For Sèvres, “the subsidy remains the same: four million euros,” a spokesman for the president said Thursday. “The order doesn’t represent any additional cost,” he said.
Ms. Serfaty was somewhat less dismissive.
“One can understand why the French might be a little astonished, at a moment of budgetary constraints, that the president would make such an order from Sèvres,” she said. “But you’ve got to understand what’s at stake. He represents France and the French. At dinners of state he must be in a position to represent France, and the French tradition of art de vivre. And since the 18th century Sèvres, has been its incarnation.”

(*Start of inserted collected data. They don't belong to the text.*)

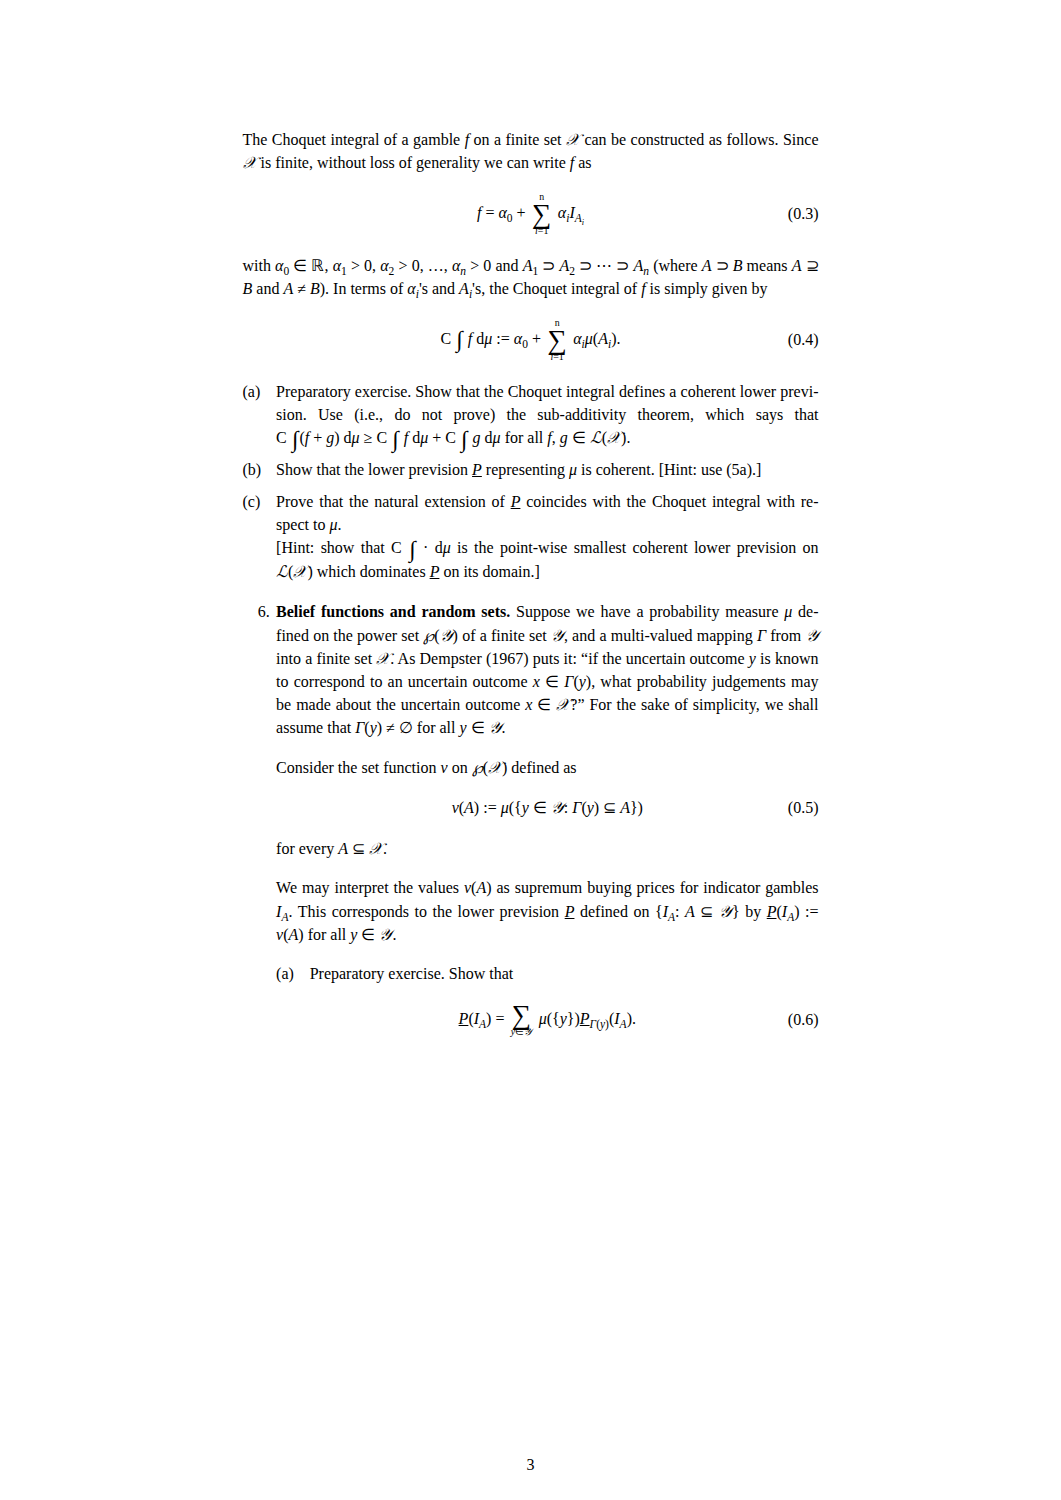The Choquet integral of a gamble f on a finite set 𝒳 can be constructed as follows. Since 𝒳 is finite, without loss of generality we can write f as
f = α0 + n∑i=1 αi IAi
(0.3)
with α0 ∈ ℝ, α1 > 0, α2 > 0, …, αn > 0 and A1 ⊃ A2 ⊃ ⋯ ⊃ An (where A ⊃ B means A ⊇ B and A ≠ B). In terms of αi's and Ai's, the Choquet integral of f is simply given by
C ∫ f dμ := α0 + n∑i=1 αi μ(Ai).
(0.4)
(a) Preparatory exercise. Show that the Choquet integral defines a coherent lower prevision. Use (i.e., do not prove) the sub-additivity theorem, which says that C ∫(f + g) dμ ≥ C ∫ f dμ + C ∫ g dμ for all f, g ∈ ℒ(𝒳).
(b) Show that the lower prevision P representing μ is coherent. [Hint: use (5a).]
(c) Prove that the natural extension of P coincides with the Choquet integral with respect to μ. [Hint: show that C ∫ · dμ is the point-wise smallest coherent lower prevision on ℒ(𝒳) which dominates P on its domain.]
6.
Belief functions and random sets. Suppose we have a probability measure μ defined on the power set ℘(𝒴) of a finite set 𝒴, and a multi-valued mapping Γ from 𝒴 into a finite set 𝒳. As Dempster (1967) puts it: “if the uncertain outcome y is known to correspond to an uncertain outcome x ∈ Γ(y), what probability judgements may be made about the uncertain outcome x ∈ 𝒳?” For the sake of simplicity, we shall assume that Γ(y) ≠ ∅ for all y ∈ 𝒴.
Consider the set function ν on ℘(𝒳) defined as
ν(A) := μ({y ∈ 𝒴: Γ(y) ⊆ A})
(0.5)
for every A ⊆ 𝒳.
We may interpret the values ν(A) as supremum buying prices for indicator gambles IA. This corresponds to the lower prevision P defined on {IA: A ⊆ 𝒴} by P(IA) := ν(A) for all y ∈ 𝒴.
(a) Preparatory exercise. Show that
P(IA) = ∑y∈𝒴 μ({y})PΓ(y)(IA).
(0.6)
3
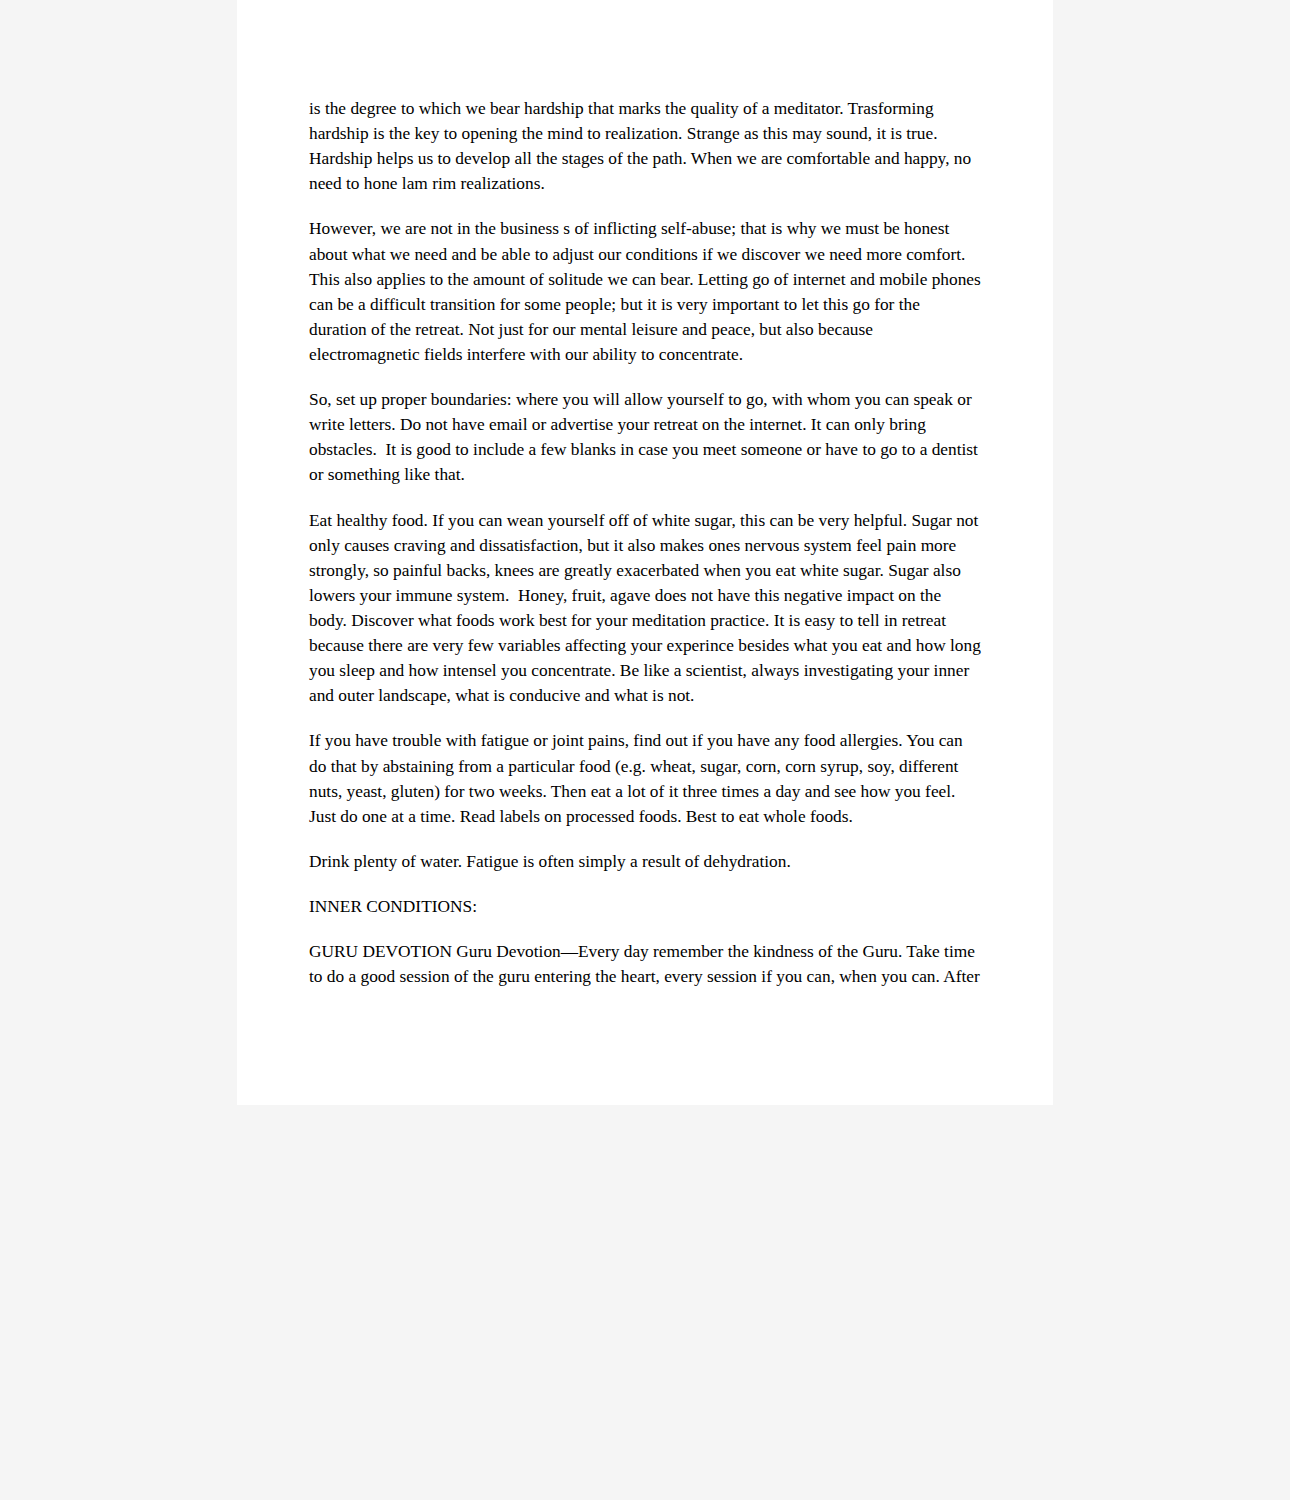is the degree to which we bear hardship that marks the quality of a meditator. Trasforming hardship is the key to opening the mind to realization. Strange as this may sound, it is true. Hardship helps us to develop all the stages of the path. When we are comfortable and happy, no need to hone lam rim realizations.
However, we are not in the business s of inflicting self-abuse; that is why we must be honest about what we need and be able to adjust our conditions if we discover we need more comfort. This also applies to the amount of solitude we can bear. Letting go of internet and mobile phones can be a difficult transition for some people; but it is very important to let this go for the duration of the retreat. Not just for our mental leisure and peace, but also because electromagnetic fields interfere with our ability to concentrate.
So, set up proper boundaries: where you will allow yourself to go, with whom you can speak or write letters. Do not have email or advertise your retreat on the internet. It can only bring obstacles. It is good to include a few blanks in case you meet someone or have to go to a dentist or something like that.
Eat healthy food. If you can wean yourself off of white sugar, this can be very helpful. Sugar not only causes craving and dissatisfaction, but it also makes ones nervous system feel pain more strongly, so painful backs, knees are greatly exacerbated when you eat white sugar. Sugar also lowers your immune system. Honey, fruit, agave does not have this negative impact on the body. Discover what foods work best for your meditation practice. It is easy to tell in retreat because there are very few variables affecting your experince besides what you eat and how long you sleep and how intensel you concentrate. Be like a scientist, always investigating your inner and outer landscape, what is conducive and what is not.
If you have trouble with fatigue or joint pains, find out if you have any food allergies. You can do that by abstaining from a particular food (e.g. wheat, sugar, corn, corn syrup, soy, different nuts, yeast, gluten) for two weeks. Then eat a lot of it three times a day and see how you feel. Just do one at a time. Read labels on processed foods. Best to eat whole foods.
Drink plenty of water. Fatigue is often simply a result of dehydration.
INNER CONDITIONS:
GURU DEVOTION Guru Devotion—Every day remember the kindness of the Guru. Take time to do a good session of the guru entering the heart, every session if you can, when you can. After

The political costs of the great plate controversy are unlikely to be high. Attention in the press has been muted.
A majority of voters on the left already distrust Mr. Macron for his market-oriented reforms, which are aimed at making a dent in France’s near-permanent 10-percent unemployment rate.
But the president has all but won his monthslong battle with the country’s rail unions — Parliament passed his big trains initiative this week — and his majority in the National Assembly continues to be obedient. As a train strike drags on, public support for it has plummeted.
More serious for the French president are the increasing doubts of heavyweight economists who signed on early to his maverick movement, and are now putting some distance between themselves and him. Three of them sent a reproachful “secret” memo to the Élysée, published last weekend in Le Monde.
The economists were worried, they said, about “the image of an executive power that is indifferent to social issues.”
They also said that the “liberating ambitions” of the president’s 2017 campaign platform, which stressed American-style equality of opportunity, not outcome, “are now lost on a growing number of our fellow citizens, including some of the most fervent supporters of 2017.”